Now, it should be said that their rage is most likely completely genuine.  As Ellis Cose has documented, middle-class Blacks, despite their relatively comfortable--even privileged--status, are often even angrier about racial issues than their less economically and socially successful counterparts in the Black working class.  Middle-class Blacks' comfortable assimilation into majority middle-class society makes instances of its incompleteness even more jarring and infuriating: occasional tiny slights seem much worse, and perceived instances of unfairness much more galling, for someone who has effectively bet his or her life and livelihood on society's fulfillment of the promise of equality by choosing to assimilate, than for someone who hasn't staked so much on the prospect of full acceptance by the majority.

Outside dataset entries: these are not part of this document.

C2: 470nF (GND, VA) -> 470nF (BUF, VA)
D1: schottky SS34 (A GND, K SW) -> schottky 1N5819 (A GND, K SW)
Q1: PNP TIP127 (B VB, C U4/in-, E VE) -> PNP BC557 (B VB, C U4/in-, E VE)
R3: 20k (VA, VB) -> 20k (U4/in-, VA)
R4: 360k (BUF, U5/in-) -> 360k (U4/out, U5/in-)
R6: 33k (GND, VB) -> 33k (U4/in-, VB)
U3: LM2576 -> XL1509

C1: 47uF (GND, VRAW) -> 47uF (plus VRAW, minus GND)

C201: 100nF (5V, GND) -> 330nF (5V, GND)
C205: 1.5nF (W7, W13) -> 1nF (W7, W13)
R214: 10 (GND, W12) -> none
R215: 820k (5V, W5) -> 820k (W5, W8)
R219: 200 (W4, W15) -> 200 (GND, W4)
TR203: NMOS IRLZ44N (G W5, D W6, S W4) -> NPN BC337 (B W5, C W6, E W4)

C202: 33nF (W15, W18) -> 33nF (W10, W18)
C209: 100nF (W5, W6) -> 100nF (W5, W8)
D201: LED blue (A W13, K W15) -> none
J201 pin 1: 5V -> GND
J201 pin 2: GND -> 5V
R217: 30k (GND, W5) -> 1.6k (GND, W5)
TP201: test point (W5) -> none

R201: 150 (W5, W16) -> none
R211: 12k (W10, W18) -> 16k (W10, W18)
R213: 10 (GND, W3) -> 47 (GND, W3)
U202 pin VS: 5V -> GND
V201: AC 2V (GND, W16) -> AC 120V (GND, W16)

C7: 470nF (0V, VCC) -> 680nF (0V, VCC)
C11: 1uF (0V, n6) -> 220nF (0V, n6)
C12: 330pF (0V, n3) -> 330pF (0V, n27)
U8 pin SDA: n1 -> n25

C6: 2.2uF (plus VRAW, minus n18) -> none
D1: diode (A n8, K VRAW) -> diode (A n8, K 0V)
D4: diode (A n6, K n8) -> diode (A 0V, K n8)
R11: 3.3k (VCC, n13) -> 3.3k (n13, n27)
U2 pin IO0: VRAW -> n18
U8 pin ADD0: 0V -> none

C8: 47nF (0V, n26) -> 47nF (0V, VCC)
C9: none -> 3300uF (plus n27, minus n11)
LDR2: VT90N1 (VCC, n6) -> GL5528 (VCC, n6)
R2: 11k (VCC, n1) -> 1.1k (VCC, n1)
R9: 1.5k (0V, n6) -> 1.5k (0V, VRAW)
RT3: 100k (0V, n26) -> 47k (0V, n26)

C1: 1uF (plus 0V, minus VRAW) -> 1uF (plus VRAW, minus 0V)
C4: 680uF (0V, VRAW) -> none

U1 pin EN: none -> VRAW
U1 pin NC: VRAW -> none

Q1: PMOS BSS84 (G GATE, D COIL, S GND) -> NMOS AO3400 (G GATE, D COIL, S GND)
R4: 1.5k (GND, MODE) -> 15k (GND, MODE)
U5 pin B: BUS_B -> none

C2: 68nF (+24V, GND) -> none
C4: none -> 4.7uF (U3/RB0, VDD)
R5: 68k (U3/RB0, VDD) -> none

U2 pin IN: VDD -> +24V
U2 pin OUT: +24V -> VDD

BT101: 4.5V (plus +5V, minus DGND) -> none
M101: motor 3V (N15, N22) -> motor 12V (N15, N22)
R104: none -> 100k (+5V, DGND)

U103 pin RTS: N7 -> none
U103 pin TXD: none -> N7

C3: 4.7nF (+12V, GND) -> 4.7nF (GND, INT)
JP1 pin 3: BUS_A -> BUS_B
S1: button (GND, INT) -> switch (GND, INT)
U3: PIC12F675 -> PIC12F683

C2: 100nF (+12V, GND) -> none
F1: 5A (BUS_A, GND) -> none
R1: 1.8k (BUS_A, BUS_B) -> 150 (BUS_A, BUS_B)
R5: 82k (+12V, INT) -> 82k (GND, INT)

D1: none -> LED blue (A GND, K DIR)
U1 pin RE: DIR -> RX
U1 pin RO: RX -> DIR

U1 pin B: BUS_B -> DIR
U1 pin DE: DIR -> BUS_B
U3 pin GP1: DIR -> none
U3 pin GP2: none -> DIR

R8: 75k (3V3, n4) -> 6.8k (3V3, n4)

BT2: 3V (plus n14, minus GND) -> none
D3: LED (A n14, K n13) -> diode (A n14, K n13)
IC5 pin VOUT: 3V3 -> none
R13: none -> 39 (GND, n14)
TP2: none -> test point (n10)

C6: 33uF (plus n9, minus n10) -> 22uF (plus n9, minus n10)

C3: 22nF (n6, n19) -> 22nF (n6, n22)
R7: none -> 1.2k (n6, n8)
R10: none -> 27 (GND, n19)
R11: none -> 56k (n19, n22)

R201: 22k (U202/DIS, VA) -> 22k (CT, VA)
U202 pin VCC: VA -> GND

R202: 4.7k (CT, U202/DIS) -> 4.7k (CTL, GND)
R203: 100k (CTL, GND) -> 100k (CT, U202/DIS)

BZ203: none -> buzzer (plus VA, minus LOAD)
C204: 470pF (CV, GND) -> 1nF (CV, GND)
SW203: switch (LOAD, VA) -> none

But again, these resentments are nothing new--Cose wrote about them over two decades ago.  What has changed is the reception that they are likely to get.  Whereas 15 years ago, a discredited troublemaker like Al Sharpton would have been laughed off any mainstream news broadcast, today he hosts his own cable news show, while CNN hosts raise their own hands in solidarity with Ferguson protestors, and universities throughout the country eagerly capitulate to disruptive protests and forcible takeovers of campus property in the name of "racial justice". With these mainstream supporters of racial militancy making it abundantly clear that aggressive (and perhaps even violent) racial confrontation will receive a warm public welcome from them, those disposed towards violent action have readily answered the call with riots, threats and disruptions, all solemnly excused in turn as necessary and understandable by their academic and journalistic allies. 

We can only hope that the public's memory of the more peaceful and prosperous preceding two decades eventually overcomes these radicals'--and their mainstream fans'--enthusiasm for further self-righteous mayhem, and that voices of reconciliation and unity (such as the Seattle Seahawks') prevail over the forces of divisive racial confrontation.